__What you should do__
Return every line of the items below that contains the word "This". Case counts.

__Records to process__
---------------

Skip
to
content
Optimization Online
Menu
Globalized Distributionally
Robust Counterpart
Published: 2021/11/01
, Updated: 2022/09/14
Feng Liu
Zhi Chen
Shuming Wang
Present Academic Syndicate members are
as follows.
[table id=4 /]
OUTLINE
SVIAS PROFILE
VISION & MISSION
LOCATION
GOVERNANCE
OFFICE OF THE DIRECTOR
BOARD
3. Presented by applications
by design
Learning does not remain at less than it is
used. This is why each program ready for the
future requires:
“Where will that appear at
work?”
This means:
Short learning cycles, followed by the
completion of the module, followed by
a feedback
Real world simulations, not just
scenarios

---------------

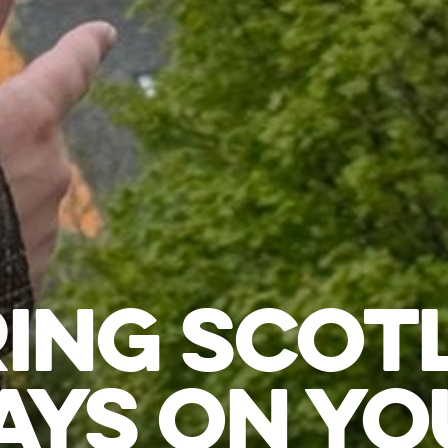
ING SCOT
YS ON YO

---------------

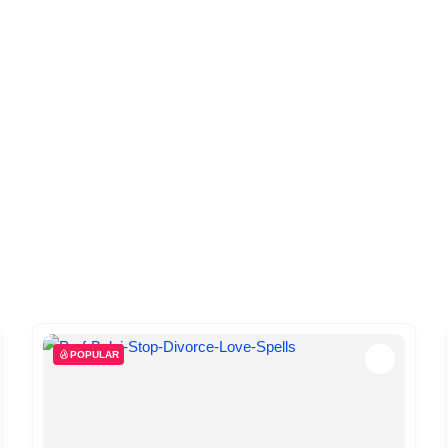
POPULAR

---------------

__Answer to the exercise__
used. This is why each program ready for the
This means:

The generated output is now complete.